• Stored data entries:
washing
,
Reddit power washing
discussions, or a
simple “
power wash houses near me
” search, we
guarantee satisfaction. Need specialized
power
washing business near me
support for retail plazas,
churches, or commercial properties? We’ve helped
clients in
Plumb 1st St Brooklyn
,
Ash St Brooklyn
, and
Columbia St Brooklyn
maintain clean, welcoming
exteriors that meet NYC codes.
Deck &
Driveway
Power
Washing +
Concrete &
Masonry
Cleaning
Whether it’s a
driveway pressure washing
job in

• Problem details:
Go through the entries above, and wherever a line holds the word "Brooklyn", copy that line.

• Solution:
Plumb 1st St Brooklyn
Ash St Brooklyn
Columbia St Brooklyn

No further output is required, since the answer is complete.